I spent quite some efforts on filtering the fine-tuning data. I believe they are simple enough for a the curie
engine to comprehend. So my fine-tuning data looks like following:
{'prompt': 'A positive review on seat\n\n###\n\n',
'completion': ' This seat was fantastic. ###'},
{'prompt': 'A positive review on service\n\n###\n\n',
'completion': ' That service is adorable. ###'},
{'prompt': 'A positive review on airline\n\n###\n\n',
'completion': ' That airline was awesome. ###'}]
Issues
When I tried to generate reviews on other products, the topics remain in the same domain as fine-tuning data. For example, for a input prompt "A positive review on laptop."
(where I explicitly asked to model to generate reviews on laptop), the followings are returned by the model.
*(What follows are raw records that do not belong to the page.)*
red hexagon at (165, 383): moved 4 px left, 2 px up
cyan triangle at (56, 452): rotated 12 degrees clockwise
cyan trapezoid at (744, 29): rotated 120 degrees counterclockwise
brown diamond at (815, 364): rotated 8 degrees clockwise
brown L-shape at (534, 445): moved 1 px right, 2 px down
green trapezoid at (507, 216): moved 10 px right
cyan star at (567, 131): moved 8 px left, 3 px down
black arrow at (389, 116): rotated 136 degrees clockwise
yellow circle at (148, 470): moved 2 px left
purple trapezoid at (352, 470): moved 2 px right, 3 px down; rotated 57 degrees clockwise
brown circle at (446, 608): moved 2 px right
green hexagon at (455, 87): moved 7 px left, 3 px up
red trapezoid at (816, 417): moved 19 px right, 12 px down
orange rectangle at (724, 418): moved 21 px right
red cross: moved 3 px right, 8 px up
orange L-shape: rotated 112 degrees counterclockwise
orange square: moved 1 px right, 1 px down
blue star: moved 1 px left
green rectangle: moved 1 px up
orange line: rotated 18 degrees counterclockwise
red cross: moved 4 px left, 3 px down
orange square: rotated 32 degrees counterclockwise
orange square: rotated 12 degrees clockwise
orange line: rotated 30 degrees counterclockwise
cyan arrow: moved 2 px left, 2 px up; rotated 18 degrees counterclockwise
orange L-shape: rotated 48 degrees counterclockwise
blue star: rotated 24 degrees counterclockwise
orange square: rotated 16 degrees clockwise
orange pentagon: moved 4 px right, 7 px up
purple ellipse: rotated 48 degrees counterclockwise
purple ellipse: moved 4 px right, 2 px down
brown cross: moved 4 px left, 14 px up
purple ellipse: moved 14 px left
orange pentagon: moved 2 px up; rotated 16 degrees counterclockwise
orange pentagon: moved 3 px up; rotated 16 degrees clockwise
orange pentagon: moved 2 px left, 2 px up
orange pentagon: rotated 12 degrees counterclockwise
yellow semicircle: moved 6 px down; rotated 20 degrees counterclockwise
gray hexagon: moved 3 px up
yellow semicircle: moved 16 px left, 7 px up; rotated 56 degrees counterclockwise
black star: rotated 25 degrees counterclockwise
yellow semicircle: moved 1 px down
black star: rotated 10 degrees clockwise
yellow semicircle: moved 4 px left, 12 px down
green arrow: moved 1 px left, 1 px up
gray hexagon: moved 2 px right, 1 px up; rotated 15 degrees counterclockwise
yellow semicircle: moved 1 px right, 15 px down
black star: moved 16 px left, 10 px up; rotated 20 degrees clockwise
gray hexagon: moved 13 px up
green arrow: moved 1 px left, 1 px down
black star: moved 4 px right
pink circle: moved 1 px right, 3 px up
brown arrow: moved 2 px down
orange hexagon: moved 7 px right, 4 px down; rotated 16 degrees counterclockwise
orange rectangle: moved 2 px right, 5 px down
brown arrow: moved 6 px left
To avoid repetition, I set both Temperature
and Top P
to 1. I also set Frequency penalty
to 0.5.
That service was wonderful. ###
That was an exciting pilot. ###
We like that flight. ###
I hate that pilot. ###
I appreciate the customer service. ###
Questions
I am suspecting the model here overfits to the fine-tuning data and there is catastrophic forgetting. I am not sure how to resolve this issue. I know one straightforward way is to fine-tune another model with more diverse fine-tuning data. But this is not really feasible in my case.